SOURCE DOCUMENT —
────────
Despite these warnings, fossil fuels remain the world’s primary energy source and global CO₂ emissions continue at a high level, perhaps with an expectation that humanity can adapt to climate change and find ways to minimize effects via advanced technologies. We suggest that this viewpoint fails to appreciate the nature of the threat posed by ice sheet instability and sea level rise. If the ocean continues to accumulate heat and increase melting of marine-terminating ice shelves of Antarctica and Greenland, a point will be reached at which it is impossible to avoid large-scale ice sheet disintegration with sea level rise of at least several meters. The economic and social cost of losing functionality of all coastal cities is practically incalculable. We suggest that a strategy relying on adaptation to such consequences will be unacceptable to most of humanity, so it is important to understand this threat as soon as possible.

We investigate the climate threat using a combination of atmosphere–ocean modeling, information from paleoclimate data, and observations of ongoing climate change. Each of these has limitations: modeling is an imperfect representation of the climate system, paleo-data consist mainly of proxy climate information usually with substantial ambiguities, and modern observations are limited in scope and accuracy. However, with the help of a large body of research by the scientific community, it is possible to draw meaningful conclusions.

NNadir

(37,986 posts)
4. Bullshit. There is a CAUSE of the climate collapse, and it is the use of fossil fuels.
Thu Mar 26, 2026, 09:33 AM
8 hrs ago

I have very little patience, obviously, for whining about climate collapse while ignoring the cause.

OKIsItJustMe

(21,875 posts)
5. Yes
Thu Mar 26, 2026, 09:50 AM
8 hrs ago

However, there is not an exclusive choice between burning coal or nuclear fission, which you steadfastly refuse to acknowledge.

NNadir

(37,986 posts)
6. Bullshit again. Nuclear energy is the ONLY form of power, worldwide, that exceeds the capacity utilization of coal...
Thu Mar 26, 2026, 10:07 AM
7 hrs ago

...power plants.

The big lie that flies around among antinukes and "I'm not an antinuke" antinukes is that solar and wind crap, which has such low capacity utilization, well under 40% generally - not that this stops antinukes from insipidly and dishonestly stating nameplate capacity for this junk in units of power, Watts, as opposed to units of energy, Joules, - is a viable alternative to coal, about which they generally don't give a shit.

If one is interested in the cause of climate collapse, as opposed to whining about it, one could look up figures for capacity utilization.

I have.

Of course, I don't just pretend to care about the climate collapse, I do the necessary homework.

Have a nice afternoon.

OKIsItJustMe

(21,875 posts)
────────
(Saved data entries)
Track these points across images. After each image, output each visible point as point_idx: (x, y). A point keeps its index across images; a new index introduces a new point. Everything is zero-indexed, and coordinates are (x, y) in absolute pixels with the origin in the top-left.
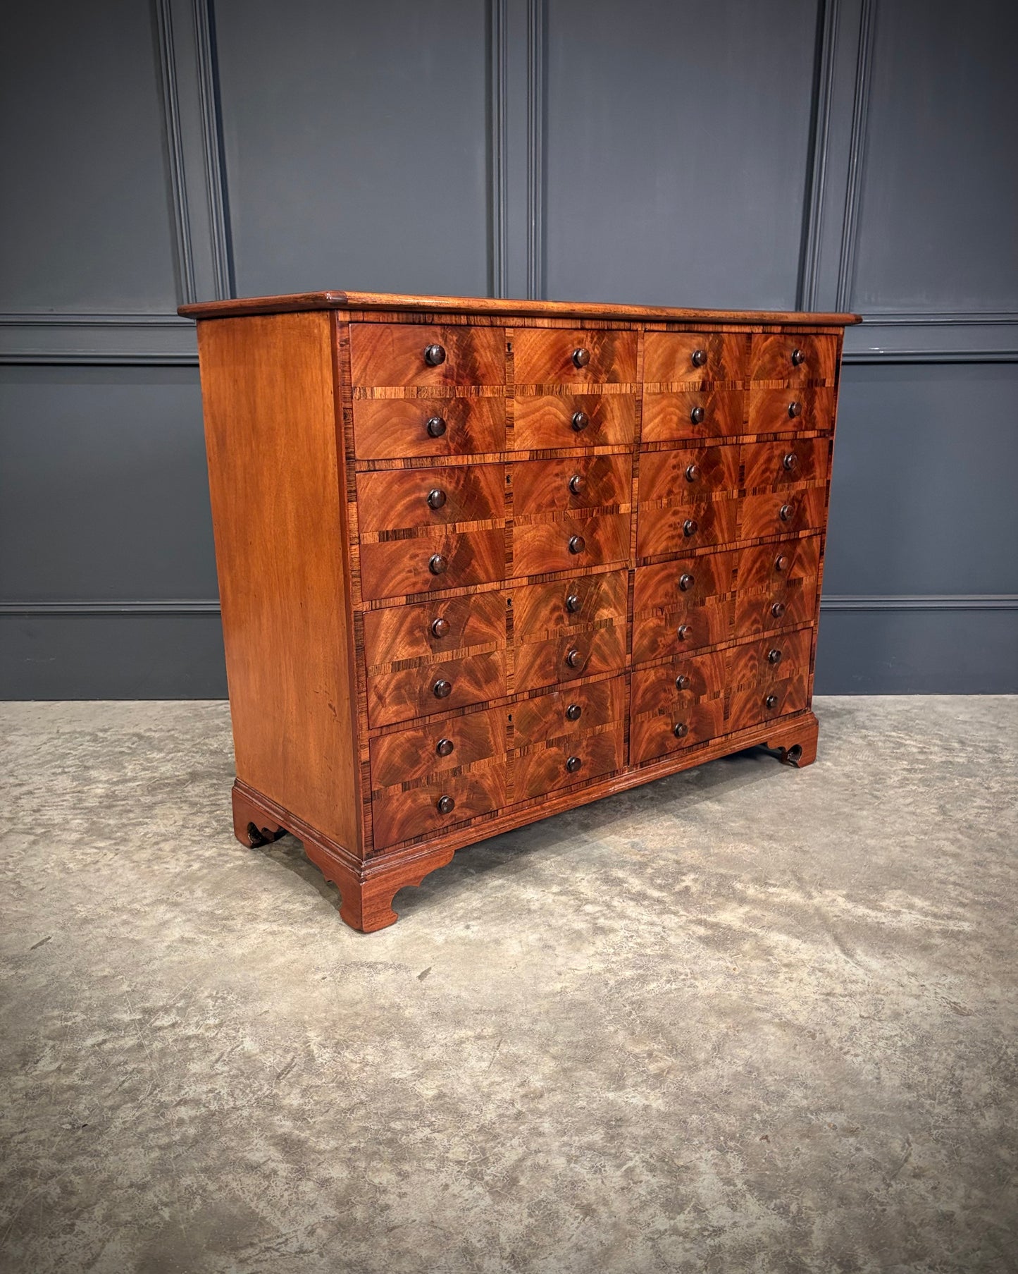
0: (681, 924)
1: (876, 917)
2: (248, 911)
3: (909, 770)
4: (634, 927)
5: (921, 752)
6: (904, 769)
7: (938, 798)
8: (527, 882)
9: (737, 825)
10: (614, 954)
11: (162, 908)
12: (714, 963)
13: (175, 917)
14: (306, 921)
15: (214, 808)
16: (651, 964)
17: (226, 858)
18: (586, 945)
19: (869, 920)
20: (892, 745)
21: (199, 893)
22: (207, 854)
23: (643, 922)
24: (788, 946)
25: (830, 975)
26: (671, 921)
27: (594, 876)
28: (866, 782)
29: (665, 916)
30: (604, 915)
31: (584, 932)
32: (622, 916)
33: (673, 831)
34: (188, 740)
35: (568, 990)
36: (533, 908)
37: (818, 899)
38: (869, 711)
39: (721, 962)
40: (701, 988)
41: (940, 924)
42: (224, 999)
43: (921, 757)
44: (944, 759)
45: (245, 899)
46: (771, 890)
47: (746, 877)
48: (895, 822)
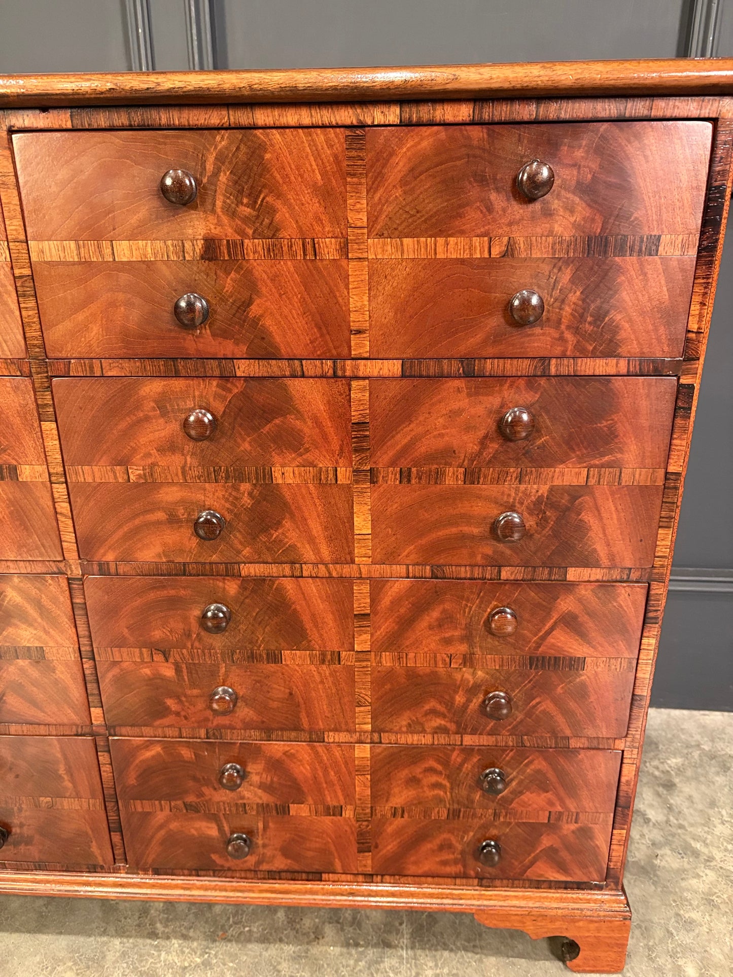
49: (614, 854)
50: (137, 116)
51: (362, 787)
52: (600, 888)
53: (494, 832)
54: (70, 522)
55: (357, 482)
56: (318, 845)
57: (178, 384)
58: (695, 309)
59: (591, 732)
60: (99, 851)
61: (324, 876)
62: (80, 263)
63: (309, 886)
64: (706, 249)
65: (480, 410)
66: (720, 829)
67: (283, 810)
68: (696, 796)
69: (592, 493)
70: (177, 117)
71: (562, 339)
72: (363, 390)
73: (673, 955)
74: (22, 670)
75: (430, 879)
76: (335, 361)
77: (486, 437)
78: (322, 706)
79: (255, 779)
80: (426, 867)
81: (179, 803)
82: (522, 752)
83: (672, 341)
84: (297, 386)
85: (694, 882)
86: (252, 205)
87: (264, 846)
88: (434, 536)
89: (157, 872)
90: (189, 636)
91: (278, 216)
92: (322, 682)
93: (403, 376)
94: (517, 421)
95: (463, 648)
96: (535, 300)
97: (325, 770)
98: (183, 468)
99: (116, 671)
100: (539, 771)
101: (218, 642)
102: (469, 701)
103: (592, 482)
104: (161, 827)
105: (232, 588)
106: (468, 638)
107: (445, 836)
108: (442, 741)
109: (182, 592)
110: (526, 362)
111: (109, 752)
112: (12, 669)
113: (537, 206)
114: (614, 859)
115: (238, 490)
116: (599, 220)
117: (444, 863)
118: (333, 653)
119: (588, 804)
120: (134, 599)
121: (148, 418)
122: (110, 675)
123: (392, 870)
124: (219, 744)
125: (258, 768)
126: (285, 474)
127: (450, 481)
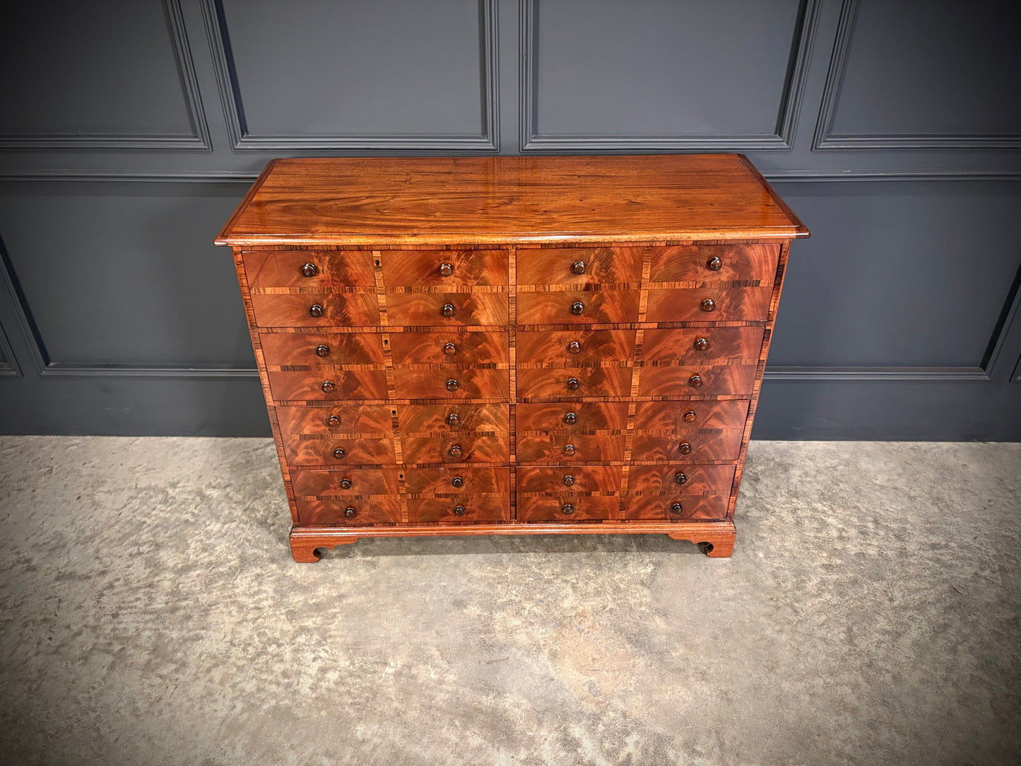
────────
EXERCISE —
Could you copy the climate text above word for word, between "6. Bullshit again." and "for capacity utilization.", inclusive?

YOUR RESPONSE —
6. Bullshit again. Nuclear energy is the ONLY form of power, worldwide, that exceeds the capacity utilization of coal...
Thu Mar 26, 2026, 10:07 AM
7 hrs ago

...power plants.

The big lie that flies around among antinukes and "I'm not an antinuke" antinukes is that solar and wind crap, which has such low capacity utilization, well under 40% generally - not that this stops antinukes from insipidly and dishonestly stating nameplate capacity for this junk in units of power, Watts, as opposed to units of energy, Joules, - is a viable alternative to coal, about which they generally don't give a shit.

If one is interested in the cause of climate collapse, as opposed to whining about it, one could look up figures for capacity utilization.